Task item: Search term "sich": please show all lines in the listing that contain it.

═════ Records for processing

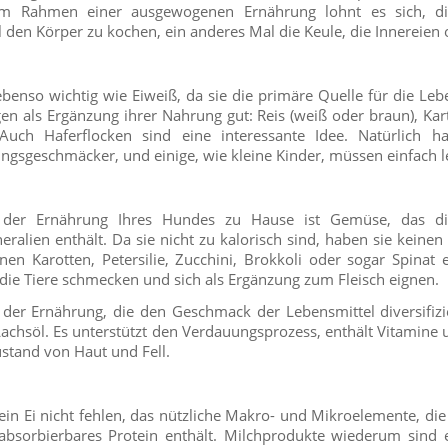
 Im Rahmen einer ausgewogenen Ernährung lohnt es sich, die
 den Körper zu kochen, ein anderes Mal die Keule, die Innereien 
benso wichtig wie Eiweiß, da sie die primäre Quelle für die Leb
 als Ergänzung ihrer Nahrung gut: Reis (weiß oder braun), Kart
Auch Haferflocken sind eine interessante Idee. Natürlich h
ingsgeschmäcker, und einige, wie kleine Kinder, müssen einfach l
t der Ernährung Ihres Hundes zu Hause ist Gemüse, das d
eralien enthält. Da sie nicht zu kalorisch sind, haben sie keinen 
n Karotten, Petersilie, Zucchini, Brokkoli oder sogar Spinat e
die Tiere schmecken und sich als Ergänzung zum Fleisch eignen.
der Ernährung, die den Geschmack der Lebensmittel diversifizier
 Lachsöl. Es unterstützt den Verdauungsprozess, enthält Vitamine 
ustand von Haut und Fell.
e ein Ei nicht fehlen, das nützliche Makro- und Mikroelemente, di
t absorbierbares Protein enthält. Milchprodukte wiederum sind 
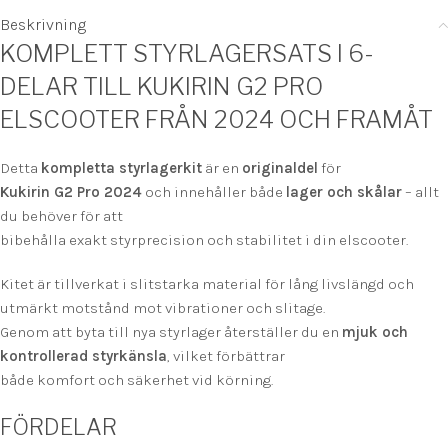
Beskrivning
KOMPLETT STYRLAGERSATS I 6-
DELAR TILL KUKIRIN G2 PRO
ELSCOOTER FRÅN 2024 OCH FRAMÅT
Detta
kompletta styrlagerkit
är en
originaldel
för
Kukirin G2 Pro 2024
och innehåller både
lager och skålar
– allt
du behöver för att
bibehålla exakt styrprecision och stabilitet i din elscooter.
Kitet är tillverkat i slitstarka material för lång livslängd och
utmärkt motstånd mot vibrationer och slitage.
Genom att byta till nya styrlager återställer du en
mjuk och
kontrollerad styrkänsla
, vilket förbättrar
både komfort och säkerhet vid körning.
FÖRDELAR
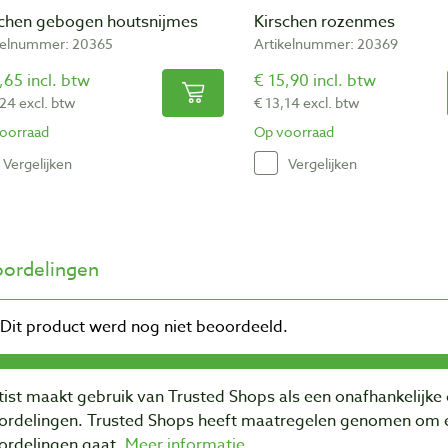
schen gebogen houtsnijmes
Kirschen rozenmes
kelnummer: 20365
Artikelnummer: 20369
,65 incl. btw
€ 15,90 incl. btw
,24 excl. btw
€ 13,14 excl. btw
oorraad
Op voorraad
Vergelijken
Vergelijken
ordelingen
ist maakt gebruik van Trusted Shops als een onafhankelijke 
ordelingen. Trusted Shops heeft maatregelen genomen om e
ordelingen gaat.
Meer informatie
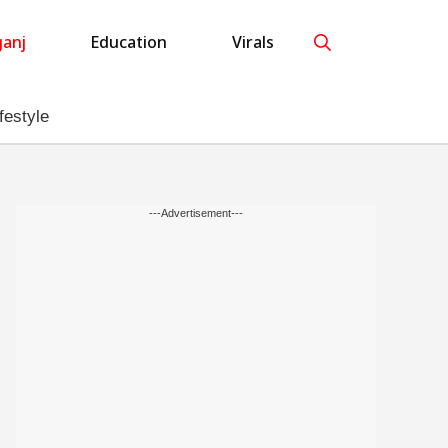
anj
Education
Virals
festyle
---Advertisement---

══════════

Written response:
 Im Rahmen einer ausgewogenen Ernährung lohnt es sich, die
die Tiere schmecken und sich als Ergänzung zum Fleisch eignen.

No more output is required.